Polecane
Krzysztof Nagrodzki-Smaki i niesmaki. Z listów do przyjaciół. I znajomych
Nie, nie Kolego - to nie o degustacjach kulinarnych – to o naszych gustach.
I guścikach.
Guścikach kreowanych czemuś, przez kogoś - na GUST!
"My -Polacy"- to, czy "my - Polacy" - tamto...
Oby tylko nie za dobrze, oby nie za dumnie, aby nie za szlachetnie...
Oby dobrze zrealizować... zlecenie?...
- Czyje?...
A właściwe przez jakich pośredników dawane - bo czyje u podstawy - wiadomo.
Wiadomo, kto jest Superkłamą i ojcem wszelkiego kłamstwa...
Ongiś, kiedy jeszcze Rodzice byli z dawnych, dobrych, przedwojennych szkół, sprawa była prosta - Mama przede wszystkim uczyła pacierza a Tata praktycznych działań dla dobra wspólnego (dla pełnej jasności - Mama też!!!)
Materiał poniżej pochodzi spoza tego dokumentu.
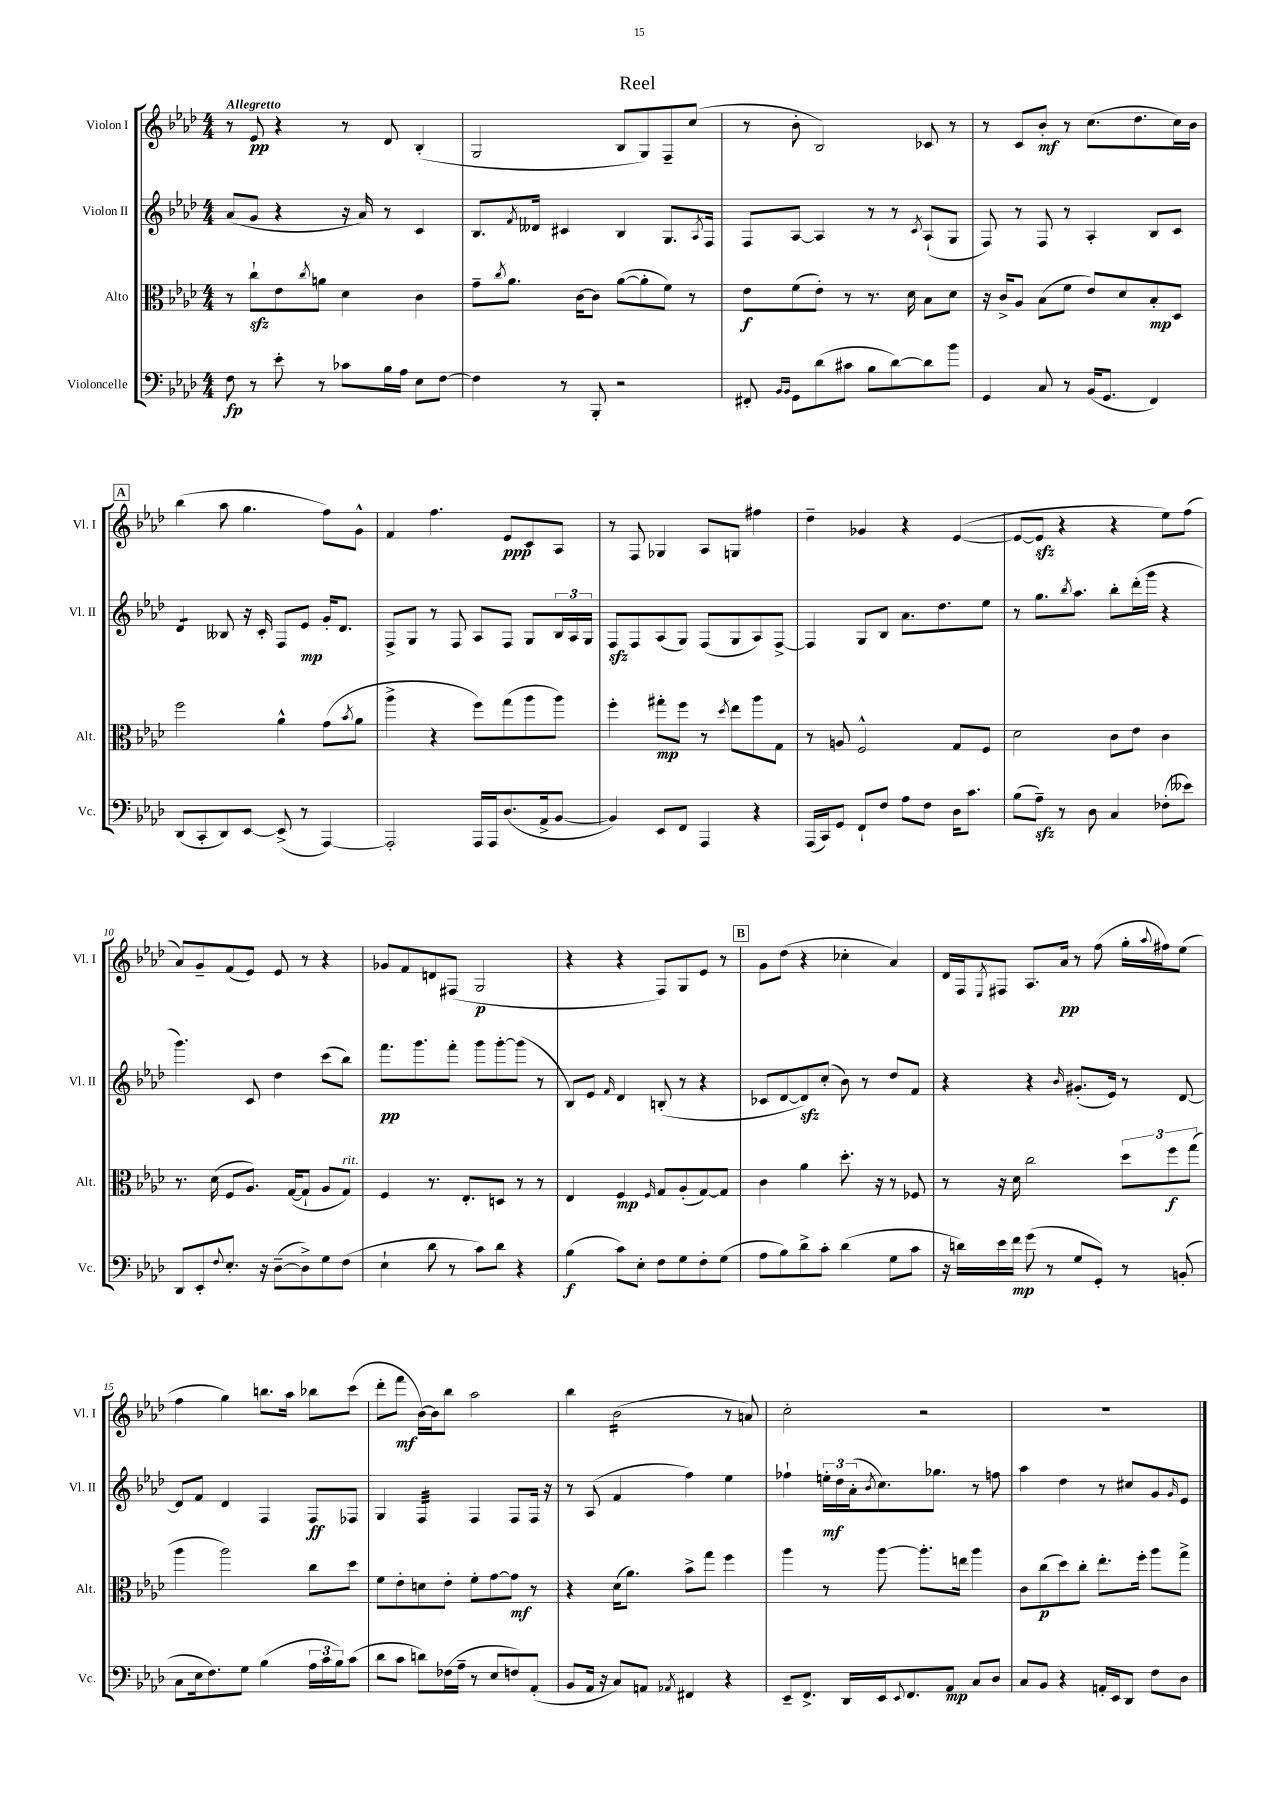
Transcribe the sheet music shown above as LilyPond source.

\header { title = "Reel" }
<<
\new StaffGroup <<
\new Staff = "s0" \with { instrumentName = "Violon I" shortInstrumentName = "Vl. I" } {
    \clef treble \key aes \major \numericTimeSignature \time 4/4 \tempo "Allegretto"
    r8 ees'8\pp r4 r8 des'8 bes4-.( |
    g2 bes8 g8) f8-- c''8( |
    r8 bes'8-. bes2) ces'8 r8 |
    r8 c'8 bes'8-.\mf r8 c''8.( des''8. c''16) bes'16 |
    \mark \markup { \box "A" } bes''4( aes''8 g''4. f''8) g'8-^ |
    f'4 f''4. ees'8\ppp c'8 aes8 |
    r8 f8 ges4 aes8 g8 fis''4 |
    des''4-- ges'4 r4 ees'4~( |
    ees'8~ ees'8\sfz r4 r4 ees''8) f''8( |
    aes'8) g'8-- f'8( ees'8) ees'8 r8 r4 |
    ges'8 f'8 d'8 fis8( g2\p |
    r4 r4 f8) g8 ees'8 r8 |
    \mark \markup { \box "B" } g'8 des''8( r4 ces''4-. aes'4) |
    des'16 f16 \acciaccatura { ees8 } fis8 aes8. aes'16\pp r8 f''8( g''16-. \appoggiatura { aes''8 } fis''16) ees''8( |
    f''4 g''4) b''8. aes''16 bes''8 c'''8( |
    des'''8-. f'''8\mf bes'16~) bes'16 bes''8 aes''2 |
    bes''4 bes'2:16( r8 a'8) |
    c''2-. r2 |
    R1 \bar "|." |
}
\new Staff = "s1" \with { instrumentName = "Violon II" shortInstrumentName = "Vl. II" } {
    \clef treble \key aes \major \numericTimeSignature \time 4/4
    aes'8( g'8 r4 r16 aes'16) r8 c'4 |
    bes8. \acciaccatura { f'8 } deses'16 cis'4 bes4 g8. \acciaccatura { aes8 } f16 |
    f8 aes8~ aes4 r8 r8 \acciaccatura { c'8 } aes8-!( g8 |
    f8) r8 f8 r8 aes4-. bes8 c'8 |
    \mark \markup { \box "A" } des'4:8 beses8 r16 c'16-. f8 ees'8\mp g'16-. des'8. |
    f8-> g8 r8 f8 aes8 f8 g8 \tuplet 3/2 { bes16 aes16 g16 } |
    f8\sfz f8 aes8( g8) f8( g8 aes8) f8~-> |
    f4 g8 bes8 aes'8. des''8. ees''8 |
    r8 g''8. \acciaccatura { bes''8 } aes''8. bes''8-. des'''16-.( g'''16 r4 |
    g'''4.) c'8 des''4 c'''8( bes''8) |
    f'''8.\pp g'''8. f'''8-. g'''8 g'''8~-. g'''8( r8 |
    bes8) ees'8 \grace { f'16 } des'4 b8-.( r8 r4 |
    \mark \markup { \box "B" } ces'8 des'8~ des'8\sfz) c''8-.( bes'8) r8 des''8 f'8 |
    r4 r4 \grace { bes'16 } gis'8.-.( ees'16) r8 des'8~ |
    des'8 f'8 des'4 f4 f8\ff fes8 |
    g4 f4:32 f4 f8 f16 r16 |
    r8 aes8( f'4 f''4) ees''4 |
    fes''4-! \tuplet 3/2 { e''16-.\mf des''16 aes'16-.( } \acciaccatura { bes'8 } c''8.) ges''8. r8 f''8 |
    aes''4 des''4 r8 cis''8 g'8 \grace { g'16 } ees'8 \bar "|." |
}
\new Staff = "s2" \with { instrumentName = "Alto" shortInstrumentName = "Alt." } {
    \clef alto \key aes \major \numericTimeSignature \time 4/4
    r8 c''8-!\sfz ees'8 \acciaccatura { c''8 } a'8 des'4 c'4 |
    g'8-- \acciaccatura { c''8 } aes'8. c'16~ c'8 aes'8~( aes'8-. f'8) r8 |
    ees'8\f f'8( ees'8-.) r8 r8. des'16 bes8 des'8 |
    r16 c'16-> aes8 bes8( f'8 ees'8) des'8 bes8-.\mp des8 |
    \mark \markup { \box "A" } f''2 aes'4-^ g'8( \acciaccatura { bes'8 } aes'8 |
    aes''4-> r4 f''8) g''8( aes''8 aes''8) |
    f''4-. gis''8-.\mp f''8 r8 \acciaccatura { des''8 } ees''8 aes''8 g8 |
    r8 a8 f2-^ g8 f8 |
    des'2 c'8 ees'8 c'4 |
    r8. des'16( f8 aes8.) g16~( g8-! aes8 g8^\markup { \italic "rit." }) |
    f4 r8. ees8.-. d8 r8 r8 |
    ees4 f4\mp \grace { f16 } g8 aes8-.( g8~) g8 |
    \mark \markup { \box "B" } c'4 aes'4 des''8.-. r16 r8 fes8 |
    r8 r16 des'16 c''2 \tuplet 3/2 { des''8 f''8\f g''8( } |
    aes''4 aes''2) c''8 des''8 |
    f'8 ees'8-. d'8 ees'8-. f'8-. g'8~ g'8\mf r8 |
    r4 des'16( aes'8.) bes'8-> g''8 f''4 |
    aes''4 r8 aes''8~ aes''8.-. e''16 aes''4 |
    c'8 c''8\p( des''8) c''8-. ees''8.-. f''16-. aes''8 g''8-> \bar "|." |
}
\new Staff = "s3" \with { instrumentName = "Violoncelle" shortInstrumentName = "Vc." } {
    \clef bass \key aes \major \numericTimeSignature \time 4/4
    f8\fp r8 ees'8-. r8 ces'8 bes16 aes16 ees8 f8~ |
    f4 r8 bes,,8-. r2 |
    fis,8-. \grace { bes,16 bes,16 } g,8 des'8( cis'8 bes8 des'8~) des'8 bes'8 |
    g,4 c8 r8 bes,16( g,8. f,4) |
    \mark \markup { \box "A" } des,8( c,8-. des,8) ees,8~ ees,8->( r8 aes,,4~) |
    aes,,2-. aes,,16 aes,,16 des8.( aes,16-> bes,8~ |
    bes,4) ees,8 f,8 aes,,4 r4 |
    aes,,16( c,16) g,8 f,8-! f8 aes8 f8 des16 c'8. |
    bes8( aes8--\sfz) r8 des8 c4 fes8-.( eeses'8) |
    des,8 ees,8-. \appoggiatura { f8 } ees8.-. r16 des8~--( des8->) g8 f8( |
    ees4-! des'8 r8 c'8) des'8 r4 |
    bes4\f( c'8) ees8-. f8 g8 f8-. g8( |
    \mark \markup { \box "B" } aes8 bes8) des'8-> c'8-. des'4( g8 c'8 |
    r16 d'16) ees'16 f'16\mp g'8( r8 g8 g,8-.) r8 b,8-.( |
    c8 ees16 f8.) g8 bes4( \tuplet 3/2 { aes16 c'16 bes16) } c'8( |
    des'8 c'8 d'8) fes16( aes16-- r8 ees8 f8) aes,8-.( |
    bes,8 aes,16 r16 c8) a,8 \acciaccatura { aes,8 } fis,4 r4 |
    ees,8-- f,8.-> des,16 ees,16 \appoggiatura { ees,8 } f,8. aes,8\mp c8 des8 |
    c8 bes,8 r4 a,16-. ees,16 des,8 f8 des8 \bar "|." |
}
>>
>>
Potem przyszły czasy swoistego „postępu” i kolejnego odkrywania swoistych pryncypiów – z tow. Stalinem na czele (tak, tak- już mamy tyle lat :-) )
No i się odkrywało.
Oficjalnie.
W szkole.
A weryfikowało i prostowało w DOMU.
Jakim szczęściem byli tacy Rodzice, którzy przeszli przez doświadczenia, trudy i nieszczęścia wojen i czasów „szczęśliwości” (przy)radzieckiej. I zachowali Sens i Godność Polaków.
Chrześcijan.
Katolików.
Jakim darem była możliwość wysłuchiwania różnych opowiadań z dziejów Polski, ale i Rodzin - gdzie niemal każda dała ofiarę życia swoich najbliższych w obronie Ojczyzny i godności.
Walka o godność gdy się raz zaczyna - z krwią Ojca przechodzi obowiązkiem na syna.
- To taka moja trawestacja słynnego cytatu – Georga Byrona (z Giaura).
(W oryginale - Walka o wolność, gdy się raz zaczyna, z ojca krwią spada dziedzictwem na syna.)
I modlitwo-marzenie, aby nigdy nie stać się niegodnym szlachectwa otrzymanego przez Rodziców.
I przez zobowiązanie Historii naszej pięknej, dumnej Ojczyzny!